## WHAT IS REQUIRED:
Find each line in the items below that contains the word "collectors", and copy those lines.

## PROVIDED RECORDS:

## START

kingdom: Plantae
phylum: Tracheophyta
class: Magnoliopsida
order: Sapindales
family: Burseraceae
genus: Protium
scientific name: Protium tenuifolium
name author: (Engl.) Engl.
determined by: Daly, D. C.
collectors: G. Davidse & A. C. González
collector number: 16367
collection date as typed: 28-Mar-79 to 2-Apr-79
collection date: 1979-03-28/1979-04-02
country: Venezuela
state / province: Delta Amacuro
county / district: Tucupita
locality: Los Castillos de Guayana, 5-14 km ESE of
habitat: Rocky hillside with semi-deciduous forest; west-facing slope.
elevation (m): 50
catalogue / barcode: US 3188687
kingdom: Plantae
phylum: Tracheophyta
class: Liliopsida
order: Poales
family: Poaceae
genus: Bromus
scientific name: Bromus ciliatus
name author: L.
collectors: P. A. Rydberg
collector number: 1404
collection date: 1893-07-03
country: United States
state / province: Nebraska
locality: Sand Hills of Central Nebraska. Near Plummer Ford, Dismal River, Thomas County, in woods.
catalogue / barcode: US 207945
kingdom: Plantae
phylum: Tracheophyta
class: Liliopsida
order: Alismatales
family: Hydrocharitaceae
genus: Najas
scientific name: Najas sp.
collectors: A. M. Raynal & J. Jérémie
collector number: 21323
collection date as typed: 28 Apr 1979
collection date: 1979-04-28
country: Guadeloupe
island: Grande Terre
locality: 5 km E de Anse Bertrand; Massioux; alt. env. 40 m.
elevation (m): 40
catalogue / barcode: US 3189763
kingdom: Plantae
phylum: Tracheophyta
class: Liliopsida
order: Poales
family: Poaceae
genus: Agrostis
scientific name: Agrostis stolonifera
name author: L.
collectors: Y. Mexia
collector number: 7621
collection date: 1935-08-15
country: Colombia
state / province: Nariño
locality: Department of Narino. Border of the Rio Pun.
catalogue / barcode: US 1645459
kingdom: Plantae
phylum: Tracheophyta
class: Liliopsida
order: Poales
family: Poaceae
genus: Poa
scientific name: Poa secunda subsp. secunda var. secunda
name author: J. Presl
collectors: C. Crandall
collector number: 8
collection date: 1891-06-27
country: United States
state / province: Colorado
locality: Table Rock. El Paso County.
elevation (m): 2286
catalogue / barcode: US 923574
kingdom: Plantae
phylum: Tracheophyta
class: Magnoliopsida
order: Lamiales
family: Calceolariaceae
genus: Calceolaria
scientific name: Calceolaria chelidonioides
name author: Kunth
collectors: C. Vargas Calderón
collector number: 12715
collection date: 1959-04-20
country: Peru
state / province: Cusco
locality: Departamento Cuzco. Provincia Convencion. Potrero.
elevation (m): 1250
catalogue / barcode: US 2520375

## END

## EXPECTED ANSWER:
collectors: G. Davidse & A. C. González
collectors: P. A. Rydberg
collectors: A. M. Raynal & J. Jérémie
collectors: Y. Mexia
collectors: C. Crandall
collectors: C. Vargas Calderón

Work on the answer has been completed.